■評価:★★★☆☆3
「子供への執着」
【映画】LAMB/ラムのレビュー、批評、評価
2021年公開のアイスランド・スウェーデン・ポーランド合作のスリラー映画。
【あらすじ】山間に住む羊飼いの夫婦イングヴァルとマリア。ある日、二人が羊の出産に立ち会うと、羊ではない何かが産まれてくる。子供を亡くしていた二人は、"アダ"と名付けその存在を育てることにする。奇跡がもたらした"アダ"との家族生活は大きな幸せをもたらすのだが、やがて彼らを破滅へと導いていく。
本作はアイスランド映画となる。
アイスランドといえば大きな露天風呂があるのと、地熱発電などで100%自然エネルギーで電力をまかなっているということ以外は何も知らない。
エンタメも、が盛んなのかもまったくの無知である。
『LAMB/ラム』はSNSによる評判がそこそこ良かったので、鑑賞するに至った。
私にとっては初めてのアイスランド映画である。
設定自体は興味深かった。
最愛の娘を失ってしまった羊の牧場を営む夫婦が主人公。
ある日、子羊が生まれるのだが、とんでもない異形だった。
夫婦はその異形を我が子のように育てるようになる、といったストーリー。
どういう姿で生まれたのかは、公式ホームページなどでは公開されていないので伏せておく。

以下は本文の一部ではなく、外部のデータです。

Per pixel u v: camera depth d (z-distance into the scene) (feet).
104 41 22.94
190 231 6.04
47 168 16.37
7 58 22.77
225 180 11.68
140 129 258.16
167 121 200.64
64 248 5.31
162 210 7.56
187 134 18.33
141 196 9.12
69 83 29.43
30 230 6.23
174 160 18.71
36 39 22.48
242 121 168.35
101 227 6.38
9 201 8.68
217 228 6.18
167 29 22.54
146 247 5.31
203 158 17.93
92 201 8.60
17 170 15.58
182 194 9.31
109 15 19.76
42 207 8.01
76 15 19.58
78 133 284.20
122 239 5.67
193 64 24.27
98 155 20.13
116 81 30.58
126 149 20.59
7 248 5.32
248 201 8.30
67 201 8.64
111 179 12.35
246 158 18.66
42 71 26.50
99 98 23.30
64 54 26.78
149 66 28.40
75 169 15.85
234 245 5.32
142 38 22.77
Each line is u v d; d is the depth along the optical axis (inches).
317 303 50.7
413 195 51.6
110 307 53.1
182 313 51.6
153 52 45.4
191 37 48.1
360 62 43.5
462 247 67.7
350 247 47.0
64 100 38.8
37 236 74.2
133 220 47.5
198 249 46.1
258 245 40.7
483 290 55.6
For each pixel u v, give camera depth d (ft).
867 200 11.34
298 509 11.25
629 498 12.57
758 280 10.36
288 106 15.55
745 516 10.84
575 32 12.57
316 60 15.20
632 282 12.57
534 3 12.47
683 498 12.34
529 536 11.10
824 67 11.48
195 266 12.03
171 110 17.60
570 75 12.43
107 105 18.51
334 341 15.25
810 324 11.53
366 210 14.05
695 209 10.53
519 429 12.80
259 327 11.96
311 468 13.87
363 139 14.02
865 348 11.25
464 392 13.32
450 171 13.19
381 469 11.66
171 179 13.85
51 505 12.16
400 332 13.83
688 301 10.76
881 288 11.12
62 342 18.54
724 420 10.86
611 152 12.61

しかし、なかなかぶっ飛んだ見た目でビックリさせられる。
個人的にはやり過ぎな気がしていて、コメディにもなりえる設定ではある。
お笑い芸人のコントでも見ているような感覚。
だが、夫婦が真剣に愛を注いで育てているので、辛うじてシリアルに観ることはできた。
異形が生まれるというのは、最近のトレンドなのだろうか。
最近も『ハッチング ー孵化ー』というタイトルのフィンランド映画があった。
一見幸せにそうに見える家族の娘が、森の中で卵を見つける。
拾って育てると、異形の生き物が誕生する。
親に内緒でこっそりと育てる、といった内容。
本作を観ていて、真っ先に『ハッチング ー孵化ー』を連想した。
ただ、テーマはまるで異なるので、既視感は設定のみで、楽しく鑑賞できた。
『ハッチング ー孵化ー』は子供の視点から見た家族をテーマに描く。
『LAMB/ラム』は親視点で子供に対する愛をテーマとしている。
視点が違うだけここまで違った物語になるのか、といった面白さも感じられるので、両作品鑑賞しても良いと思う。

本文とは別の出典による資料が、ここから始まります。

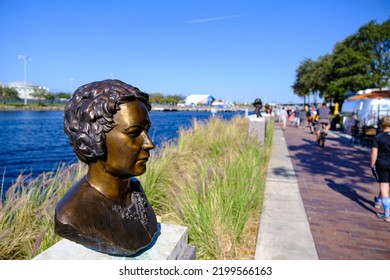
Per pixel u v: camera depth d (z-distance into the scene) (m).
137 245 1.87
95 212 1.69
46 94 88.38
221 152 7.59
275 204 5.16
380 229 4.29
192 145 7.73
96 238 1.67
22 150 13.19
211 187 3.96
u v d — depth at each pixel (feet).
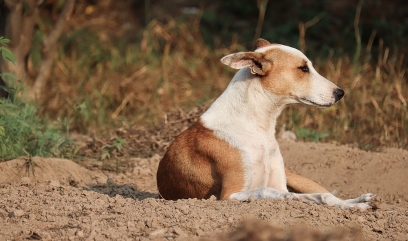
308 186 33.47
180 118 48.16
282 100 32.24
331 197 29.66
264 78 31.94
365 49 62.49
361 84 56.44
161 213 27.81
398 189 37.78
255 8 70.64
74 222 27.61
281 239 23.97
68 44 64.64
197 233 25.86
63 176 37.55
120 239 25.79
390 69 57.98
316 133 48.01
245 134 31.53
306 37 65.62
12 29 50.26
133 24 69.56
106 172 41.24
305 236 23.76
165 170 32.83
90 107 54.08
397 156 40.63
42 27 65.51
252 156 31.14
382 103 52.80
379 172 39.47
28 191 32.14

本作に話しを戻すが、もっとも素晴らしいと思ったのがロケーション。
広大な大自然がとんでもなかった。
冗談抜きで、今まで観てきた映画のロケーションでTOP3には入るんじゃないかっていうくらいの雄大な大自然だった。
まず日本ではこんな場所は存在しないし、アイスランド映画を観ている感を覚えて良かった。
本作について、大きな違和感が一つだけある。
なぜ、夫婦が異形を我が子同然のように育てるのかが分からない。
だって、そんなに子供が欲しいのなら、養子でももらったらいい。
何でわざわざ、第三者が観たら、確実に変人扱いされるような気持ち悪い生き物を我が子にするのだろうか。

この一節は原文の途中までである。